Will this obligation extend to all intermediaries including internet service providers (Airtel, Jio), web hosts (GoDaddy), app stores, and social media platforms? 

Chandrasekhar said, “Our intent is to ensure that no intermediary advertises anything other than a permitted online game. The intent is to not allow certain foreign websites that advertise online betting to advertise on Indian intermediaries.”

But these activities do not include payment services. Chandrasekhar said, “This is a bit outside our domain. It is certainly outside the domain of the IT Act to be regulating fintech platforms, where they take payments from, and the KYC guidelines they implement. That is why the RBI and NPCI regulate them.”

The Google Play Store, for instance, does not allow real money games on its app stores. Chandrasekhar said that if a certain kind of game is permitted by the self-regulatory body, it would have to be permitted by the app store in India. 

What happens if intermediaries do not comply?

Currently, no financial penalties have been proposed under the amendments. On non-compliance, intermediaries stand to lose their safe harbour granted by section 79(2) of the IT Act. However, it must be remembered that loss of safe harbour is not determined by the IT ministry but by the courts after a case is filed. 

Lack of clarity 

The biggest issue is who determines whether a game involves wagering on the outcome or not. That is the question that numerous high courts and the Supreme Court are grappling with as they try to determine whether a game is a game of skill and thus allowed, or a game of chance and not allowed. 

When asked, Chandrasekhar said, “Nobody is going into the underlying question of whether it is a game of skill or game of chance. Nothing that permits you to wager on the outcome of a game shall be permitted. And it is the SRO that will determine whether it involves wagering or not.”

However, such an assessment arguably has to answer as to whether or not it is a game of skill or a game of chance. If industry-led self-regulatory bodies make that assessment driven by financial motives, they are likely to take an expansive view on the issue and permit as many games as possible as non-wager based games. 

In their submissions in different courts across the country, industry bodies like the All India Gaming Federation have sought to evolve a certain framework to judge what is a game of skill and what is a game of chance. But there’s no consensus between different gaming bodies.

Chandrasekhar said that as long as the basic principle – to not permit wagering – isn’t violated, it isn’t an issue. “The SRO will decide what is in the right,” he said.

For instance, fantasy sports is a fraught area. When asked how fantasy sports would be classified, Chandrasekhar said it remains to be seen. 

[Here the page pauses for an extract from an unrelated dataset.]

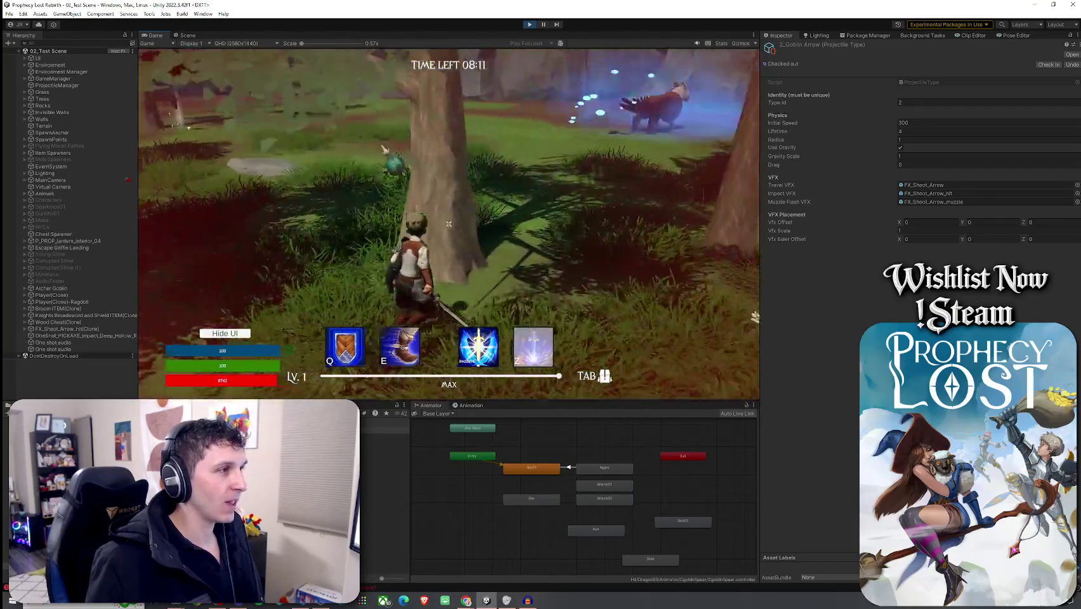
key(w)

The other big question is whether states can make laws related to online gaming and gambling. While gambling is a state subject, everything related to the internet is a central subject. Sikkim, Goa and Daman allow physical gambling within their territories. Can states then allow online gambling within their territories?

No, said Chandrasekhar, until and unless the states can geofence that particular website or app to that particular territory. In India, geofencing on state lines is impossible and an issue repeatedly raised by gaming companies in response to multiple state ordinances banning online gambling.

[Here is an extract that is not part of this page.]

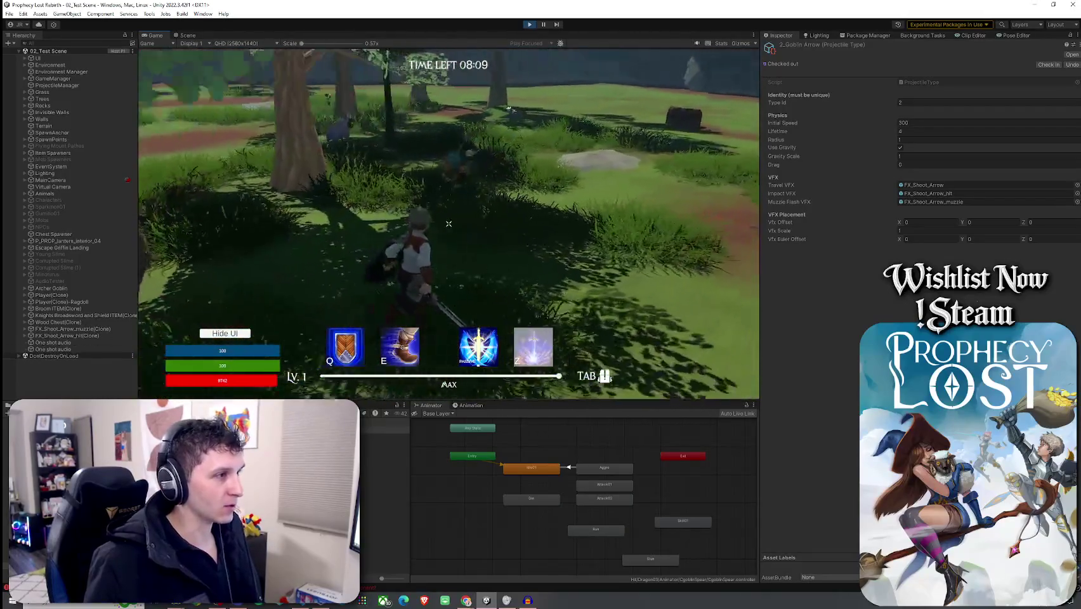
key(w)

“The states can do whatever they want vis-à-vis gambling. Our duty is to regulate the internet,” said Chandrasekhar. “We are not stepping into regulating physical gaming, gambling or betting. We are interested in growing the online gaming ecosystem.”

A question that was raised by the inter-ministerial task force too is whether gaming companies are publishers or intermediaries. Since they are responsible for the content they put out, why are they not treated as publishers? 

Chandrasekhar said publishers aren’t regulated by the IT ministry but intermediaries are. Hence, this call was taken.